Click any file in the file tree to open the preview panel.

  • Source view — syntax-highlighted code with line numbers
  • Rendered view — for Markdown and HTML files, switch to see the rendered output

Toggle between Source and Preview using the buttons at the top.

The preview panel's width is also adjustable by dragging its left edge. Use the copy button at the top to copy the entire file content.


Git Panel

The Git panel has four collapsible sections. Click a section title to expand or collapse it.

Status

Shows your repo's key information:

  • Current branch and its tracked remote branch
  • Ahead / behind — how many local commits haven't been pushed, and how many remote commits you haven't pulled
  • Changed files — lists all modified files, each with a letter tag:
    • M Modified
    • A Added
    • D Deleted
    • R Renamed
    • ? Untracked (new file not yet known to Git)

Tracked changes (M/A/D/R) appear first; untracked files are grouped separately below. When everything is committed, you'll see "All changes committed."

Branches

Expand to see all local branches. Click a branch name to switch to it.

Note: if you have uncommitted changes, branch switching is disabled — you'll need to commit or stash your changes first. Branches occupied by another worktree are marked and also disabled.

If a switch fails, the error message appears directly above the branch list.

History

Shows recent commits. Each entry includes:

  • Commit hash (first 7 characters)
  • Commit message
  • Author and time

Click an entry to view the full diff for that commit.

The history list refreshes automatically after commits and branch switches.

Worktrees

If you need to work on multiple branches simultaneously, Git worktrees let you do that without switching back and forth.

The worktree list shows:

  • The branch each worktree is on
  • Its file path
  • Whether it's the current worktree (highlighted with a "current" badge)
  • Whether it has uncommitted changes (amber dot)

You can:

  • Switch to a worktree — click the arrow button on the right; this opens (or creates) a conversation linked to that worktree's directory
  • Derive a new worktree — click "Derive worktree" at the bottom, enter a branch name, and confirm. A new worktree directory and a linked conversation are created automatically.

Terminal

Click the terminal button in the top bar, or press Ctrl + `` (macOS: Cmd + `` ), to open a terminal panel at the bottom.

The terminal opens in the current conversation's project directory, so you can run commands right away:

npm install
npm run dev
git status

Drag the top edge of the terminal panel to adjust its height. Press the shortcut again or click the terminal button to close it.

The current terminal is best suited for running commands and viewing output.
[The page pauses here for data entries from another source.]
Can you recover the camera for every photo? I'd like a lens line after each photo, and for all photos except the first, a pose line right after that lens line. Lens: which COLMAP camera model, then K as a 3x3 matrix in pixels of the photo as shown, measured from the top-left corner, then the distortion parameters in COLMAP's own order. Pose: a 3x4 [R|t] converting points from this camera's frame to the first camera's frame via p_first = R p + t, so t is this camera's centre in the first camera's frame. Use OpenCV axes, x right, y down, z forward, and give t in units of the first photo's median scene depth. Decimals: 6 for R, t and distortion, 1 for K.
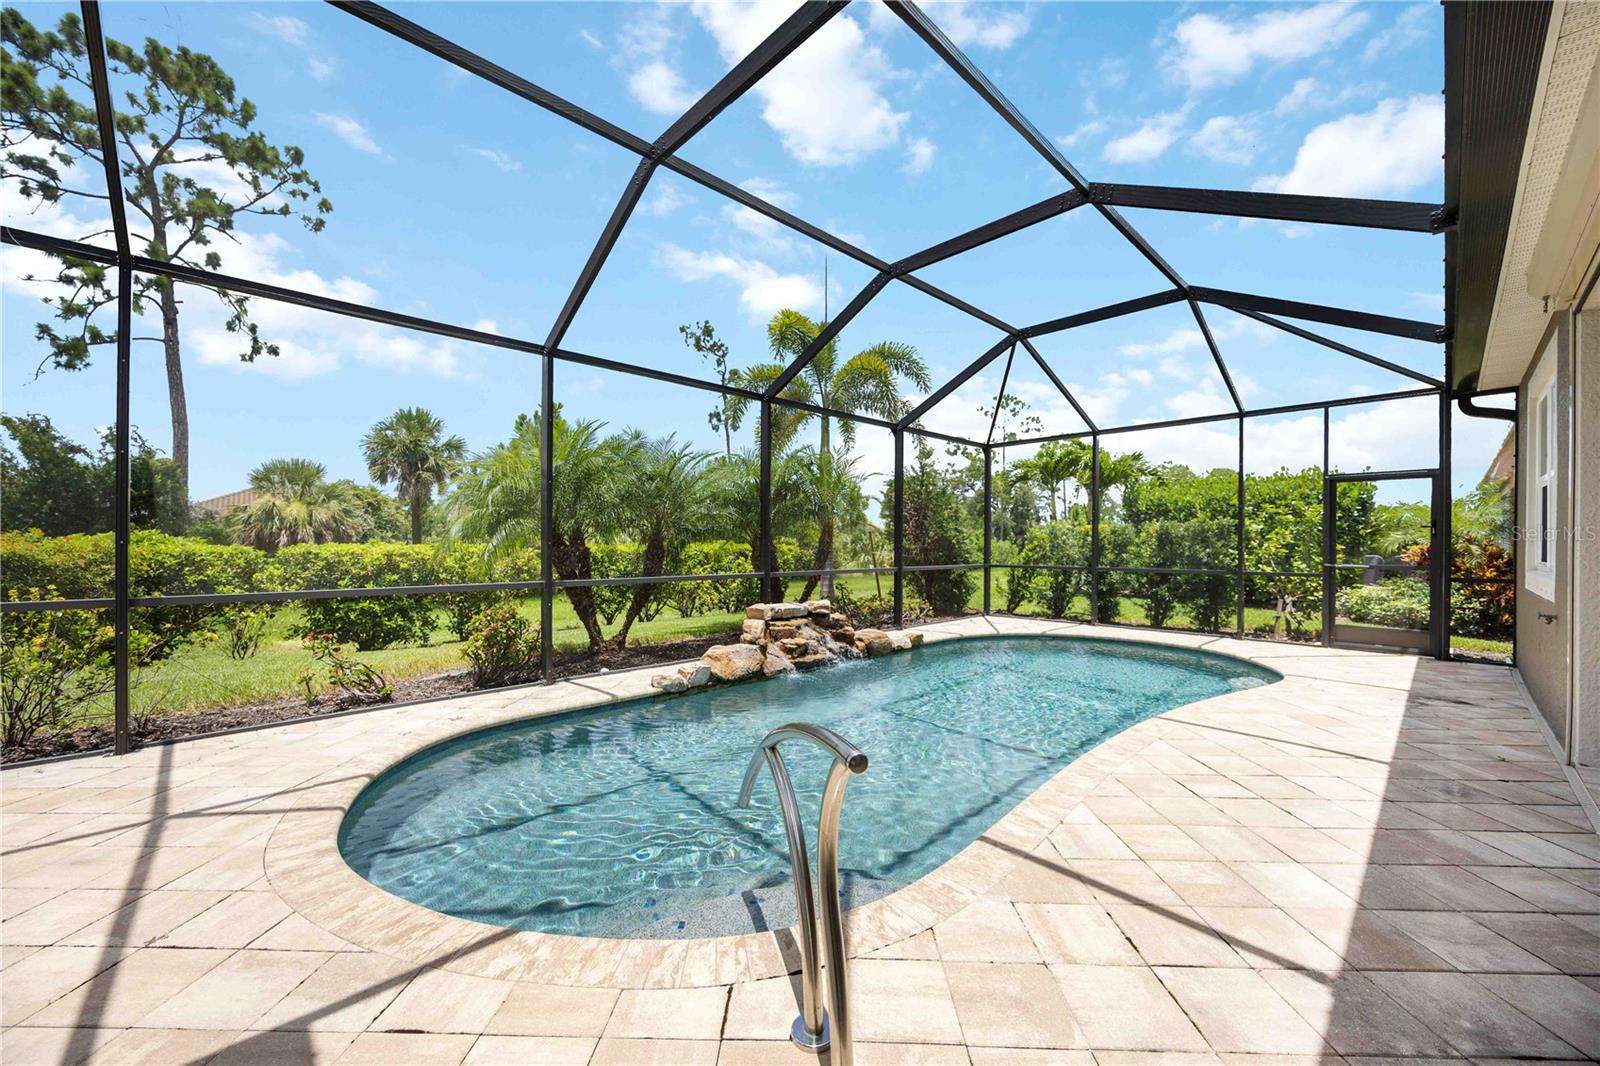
lens RADIAL K [[610.9, 0, 801.0], [0, 610.9, 537.5], [0, 0, 1]] dist [-0.002281, 0.000578]
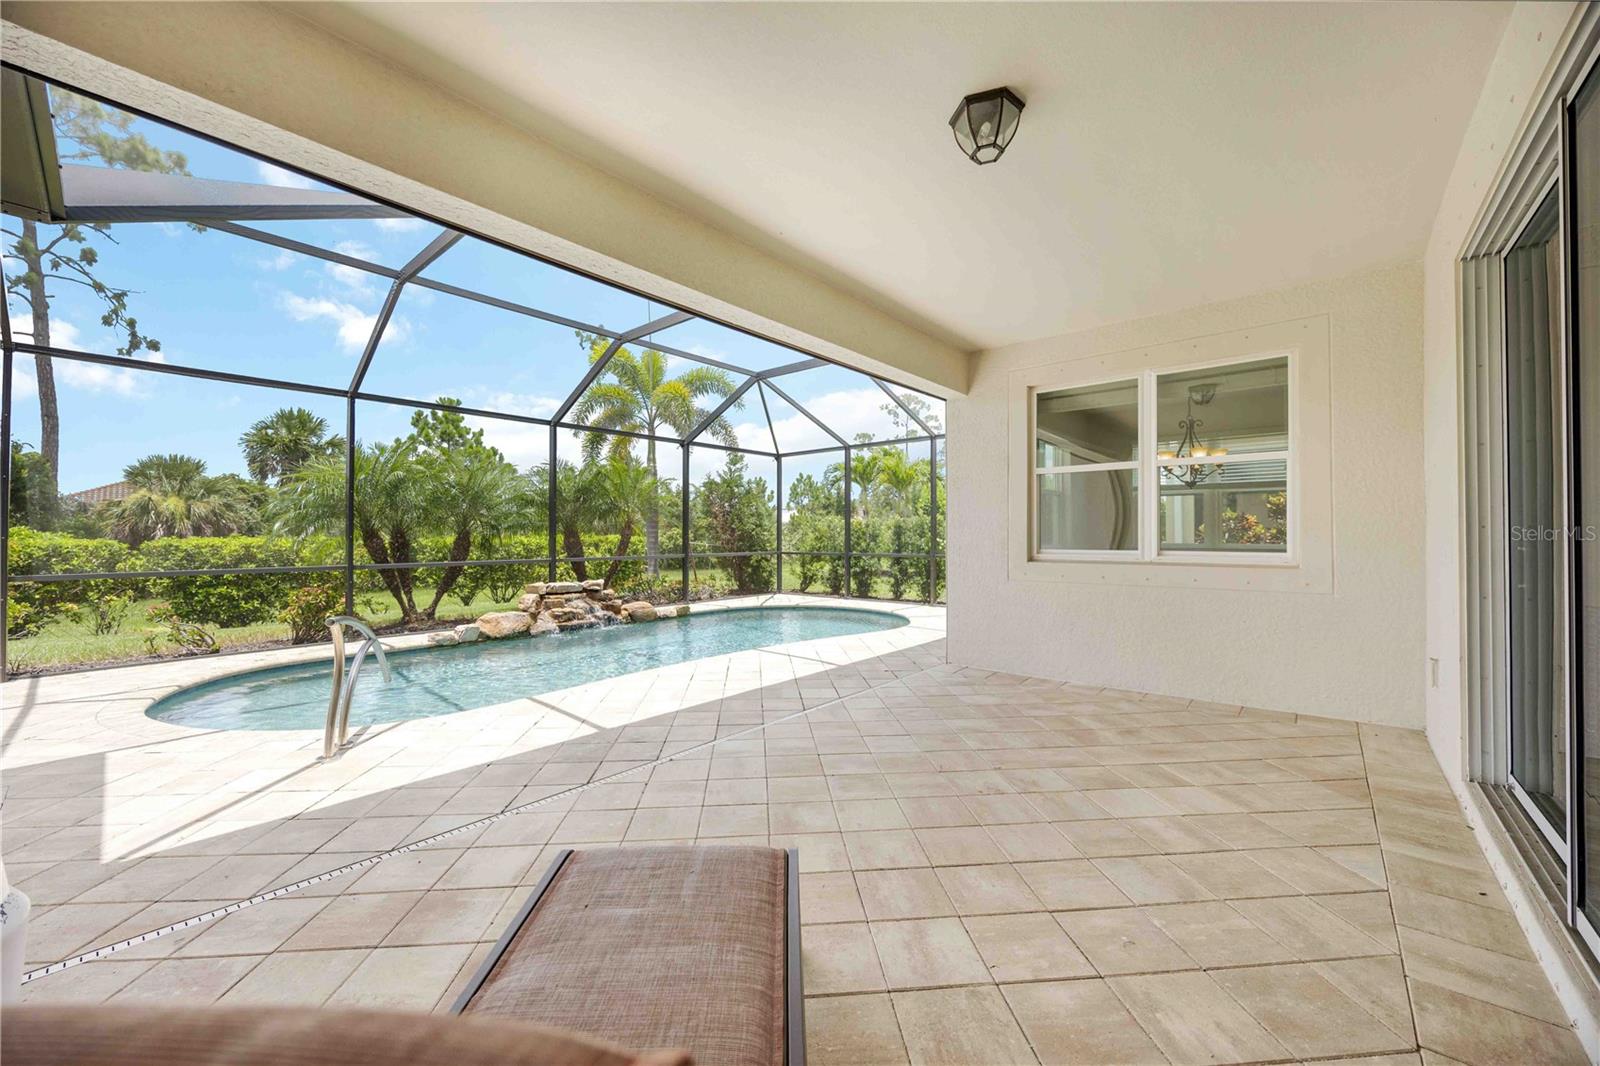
lens RADIAL K [[610.9, 0, 796.2], [0, 610.9, 519.3], [0, 0, 1]] dist [-0.002281, 0.000578]
pose [[0.995739, -0.002058, 0.092195, 0.249276], [0.003376, 0.999894, -0.014144, -0.003786], [-0.092156, 0.014395, 0.995640, -0.244118]]
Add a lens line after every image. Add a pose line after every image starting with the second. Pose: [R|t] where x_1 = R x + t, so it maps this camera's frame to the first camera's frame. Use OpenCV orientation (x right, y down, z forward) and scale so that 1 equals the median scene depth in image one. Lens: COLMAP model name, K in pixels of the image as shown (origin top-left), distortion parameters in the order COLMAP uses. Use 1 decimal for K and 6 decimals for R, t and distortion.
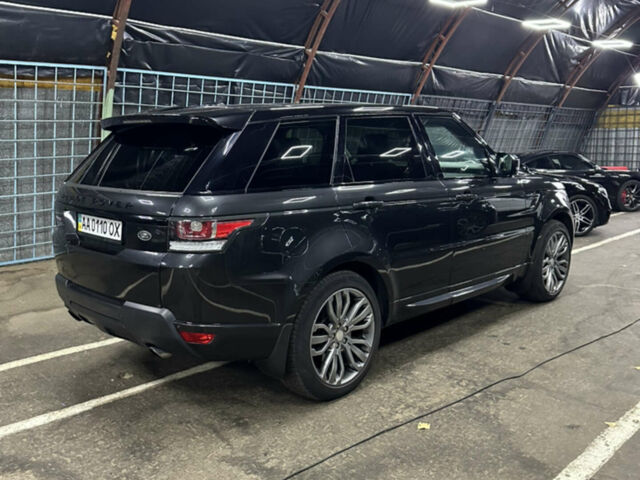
lens RADIAL K [[596.6, 0, 312.1], [0, 596.6, 229.8], [0, 0, 1]] dist [0.159057, -0.325251]
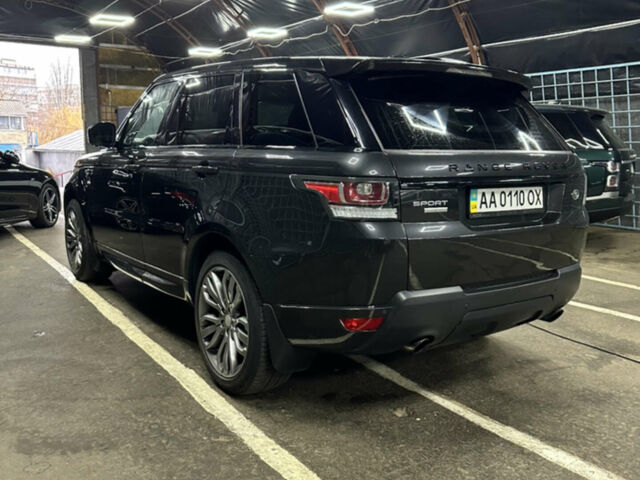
lens RADIAL K [[595.6, 0, 320.0], [0, 595.6, 240.0], [0, 0, 1]] dist [0.170086, -0.332267]
pose [[0.166775, -0.141579, 0.975777, -1.102519], [0.129805, 0.984176, 0.120612, -0.076219], [-0.977413, 0.106546, 0.182514, 1.020380]]
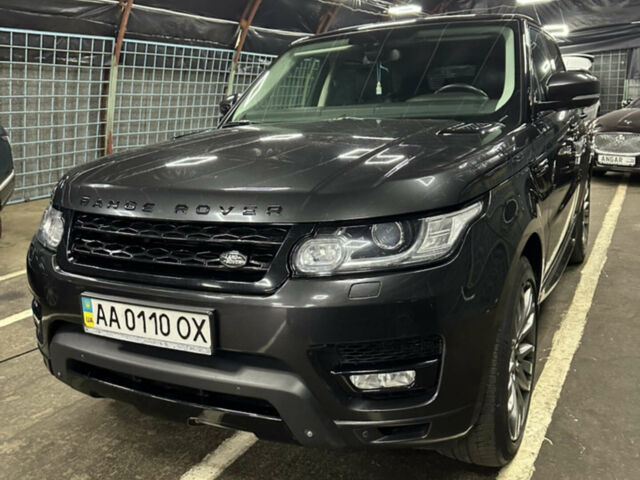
lens RADIAL K [[595.6, 0, 320.0], [0, 595.6, 240.0], [0, 0, 1]] dist [0.170086, -0.332267]
pose [[-0.962309, 0.117868, -0.245089, 0.536316], [0.021649, 0.931540, 0.362993, -0.300959], [0.271096, 0.344005, -0.898981, 2.294940]]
For full terminal features (like vim or htop), use your system's native terminal app.


Panel Layout

All panels open to the right of the chat area; the terminal opens at the bottom. You can:

  • Open multiple panels at once — for example, show the Git panel and file tree side by side
  • Resize widths — drag any panel's left edge
  • Resize terminal height — drag the terminal's top edge
  • Toggle independently — closing one panel doesn't affect the others

Panels won't squeeze the chat area beyond usability — each one has minimum and maximum width limits.


FAQ

The Git panel says "Not a Git repository"

Your project directory isn't managed by Git yet. Run git init in the terminal to initialize a new repo, or clone an existing one.

I can't switch branches

The most common reason is uncommitted changes. Commit your current work first, or ask Claude to stash it for you, then try switching again.

Push failed

Possible reasons:

  • No remote configured — run git remote add origin <your-repo-url> in the terminal
  • No push permissions — check your SSH key or token setup
  • The remote has commits you don't have locally — pull first, then push

Programs look broken in the terminal

The current terminal uses a simplified implementation and doesn't support full terminal emulation. For full-screen programs like vim or htop, please use your system terminal. Everyday commands (installing dependencies, starting dev servers, running tests) work normally.